More importantly, though, we see two additional facts about tanim. They frequently occur metaphorically with ostriches (Job 30:29, Isaiah 43,20, Micah 1:8, etc.); and they are a symbol of destruction (Psalm 44:19, Psalm 63:11, Isaiah 13:22, Jeremiah 9:11, etc.)
To get a sense of how the metaphor might have worked, we can compare “hawk” and “vulture” in English. Most people can’t tell them apart. But even so, to call someone a “vulture” is an insult, while the same is not true for “hawk.”
So even if tanim are jackals, and even if y’einim (in the second half of Lamentations 4:3) are ostriches, “jackals” and “ostriches” still might not be the right translation.

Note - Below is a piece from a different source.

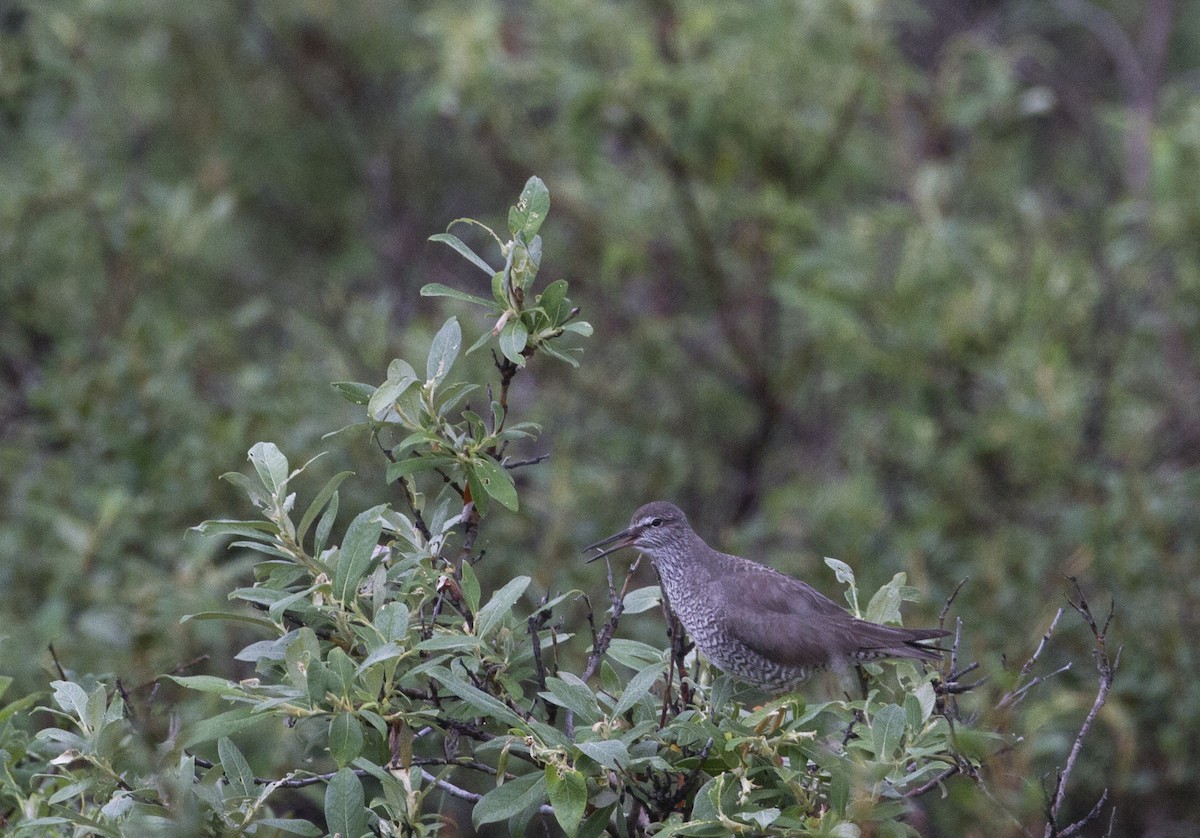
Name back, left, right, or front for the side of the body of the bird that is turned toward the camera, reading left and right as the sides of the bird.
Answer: left
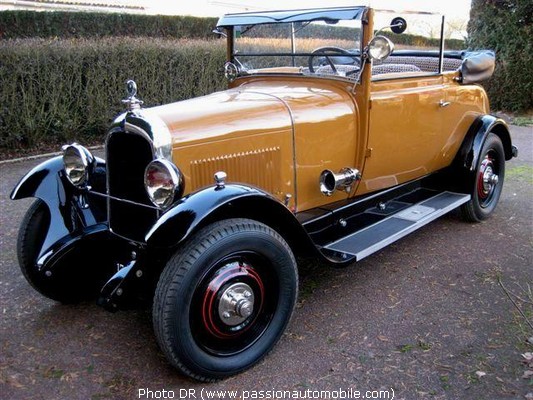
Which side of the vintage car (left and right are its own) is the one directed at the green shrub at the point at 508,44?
back

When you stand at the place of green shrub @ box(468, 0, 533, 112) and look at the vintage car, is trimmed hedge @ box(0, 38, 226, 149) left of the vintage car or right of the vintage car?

The poetry of Lamentations 4:3-4 seems to rely on taking the image of “jackal,” normally a sign of destruction, and suggesting that even the jackal is better than what Zion has become: the tongue of the nursing infant goes thirsty (Lamentations 4:4) whereas even the jackal (4:3) nurses its young.
I don’t think that “jackal”/”ostrich” conveys that progression. I wonder if “rat” would be a better translation here, because to me when a city is overrun it’s overrun with rats: “Even the rat nurses its young…” is the point.